Lady Astwell frowned.

‘I seem to remember,’ she said slowly. ‘No — it's gone, and yet —’

‘Do not distress yourself, Lady Astwell,’ said Poirot quickly, ‘it is of no importance — of no importance whatever.’

The doctor went with Poirot to the latter's room.

‘Well,’ said Cazalet, ‘I think this explains things pretty clearly. No doubt when Sir Reuben was dressing down the secretary, the latter grabbed tight hold on a paper-knife, and had to exercise a good deal of self-control to prevent himself answering back. Lady Astwell's conscious mind was wholly taken up with the problem of Lily Margrave, but her subconscious mind noticed and misconstrued the action.

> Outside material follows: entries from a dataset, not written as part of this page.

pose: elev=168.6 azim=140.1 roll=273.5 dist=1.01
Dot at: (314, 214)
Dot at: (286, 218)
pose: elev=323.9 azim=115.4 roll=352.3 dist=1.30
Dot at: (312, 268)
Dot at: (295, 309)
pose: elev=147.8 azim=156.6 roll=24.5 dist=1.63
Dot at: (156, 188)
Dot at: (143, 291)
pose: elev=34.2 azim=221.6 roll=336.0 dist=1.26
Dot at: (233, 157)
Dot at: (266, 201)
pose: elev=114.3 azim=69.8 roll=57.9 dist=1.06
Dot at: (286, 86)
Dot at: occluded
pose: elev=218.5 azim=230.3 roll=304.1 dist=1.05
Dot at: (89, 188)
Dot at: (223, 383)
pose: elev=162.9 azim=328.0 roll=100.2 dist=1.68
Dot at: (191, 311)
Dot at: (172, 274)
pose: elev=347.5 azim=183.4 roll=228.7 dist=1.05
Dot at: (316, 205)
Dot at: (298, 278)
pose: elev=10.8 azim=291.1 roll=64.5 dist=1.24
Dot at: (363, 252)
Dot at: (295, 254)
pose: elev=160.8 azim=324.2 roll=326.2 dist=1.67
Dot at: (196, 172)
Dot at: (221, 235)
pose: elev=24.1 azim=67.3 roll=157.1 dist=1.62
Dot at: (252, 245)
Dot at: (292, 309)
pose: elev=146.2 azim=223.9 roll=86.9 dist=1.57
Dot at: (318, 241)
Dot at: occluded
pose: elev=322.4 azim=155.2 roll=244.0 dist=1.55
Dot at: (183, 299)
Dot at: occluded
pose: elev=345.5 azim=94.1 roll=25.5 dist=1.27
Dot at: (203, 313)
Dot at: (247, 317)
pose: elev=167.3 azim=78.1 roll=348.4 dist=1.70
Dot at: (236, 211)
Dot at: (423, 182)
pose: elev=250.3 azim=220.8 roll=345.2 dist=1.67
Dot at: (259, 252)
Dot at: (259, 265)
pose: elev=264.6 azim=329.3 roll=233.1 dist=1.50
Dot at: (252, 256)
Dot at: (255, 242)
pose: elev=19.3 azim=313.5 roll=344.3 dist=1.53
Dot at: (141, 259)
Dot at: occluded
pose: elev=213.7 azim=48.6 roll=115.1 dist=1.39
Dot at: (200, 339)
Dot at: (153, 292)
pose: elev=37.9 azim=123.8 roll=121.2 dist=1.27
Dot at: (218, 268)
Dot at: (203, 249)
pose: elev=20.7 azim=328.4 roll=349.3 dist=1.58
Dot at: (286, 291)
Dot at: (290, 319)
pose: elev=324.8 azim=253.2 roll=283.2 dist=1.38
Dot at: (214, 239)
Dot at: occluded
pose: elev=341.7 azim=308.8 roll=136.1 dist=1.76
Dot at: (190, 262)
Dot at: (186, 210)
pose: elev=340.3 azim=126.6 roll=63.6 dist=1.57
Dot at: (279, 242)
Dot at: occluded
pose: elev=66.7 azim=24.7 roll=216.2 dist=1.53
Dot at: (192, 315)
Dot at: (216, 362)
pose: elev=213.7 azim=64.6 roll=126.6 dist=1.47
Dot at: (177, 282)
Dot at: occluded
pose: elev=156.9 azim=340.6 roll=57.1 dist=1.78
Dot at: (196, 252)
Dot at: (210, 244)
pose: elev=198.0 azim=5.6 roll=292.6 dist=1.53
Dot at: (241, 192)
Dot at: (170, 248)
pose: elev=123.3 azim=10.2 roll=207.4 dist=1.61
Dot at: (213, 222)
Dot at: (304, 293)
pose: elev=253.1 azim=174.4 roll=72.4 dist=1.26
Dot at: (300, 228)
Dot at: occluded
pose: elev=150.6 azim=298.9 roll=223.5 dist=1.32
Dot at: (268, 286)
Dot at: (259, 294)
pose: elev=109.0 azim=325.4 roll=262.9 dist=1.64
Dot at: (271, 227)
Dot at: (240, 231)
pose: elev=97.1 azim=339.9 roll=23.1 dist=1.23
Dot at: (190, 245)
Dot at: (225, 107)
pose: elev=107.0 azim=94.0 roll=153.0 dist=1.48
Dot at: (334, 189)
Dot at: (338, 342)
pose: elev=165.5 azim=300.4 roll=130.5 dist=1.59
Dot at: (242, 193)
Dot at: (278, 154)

‘It implanted in her the firm conviction that Trefusis murdered Sir Reuben. Now we come to the bulge in the curtain. That is interesting. I take it from what you have told me of the Tower room that the desk was right in the window. There are curtains across that window, of course?’

‘Yes, mon ami, black velvet curtains.’

‘And there is room in the embrasure of the window for anyone to remain concealed behind them?’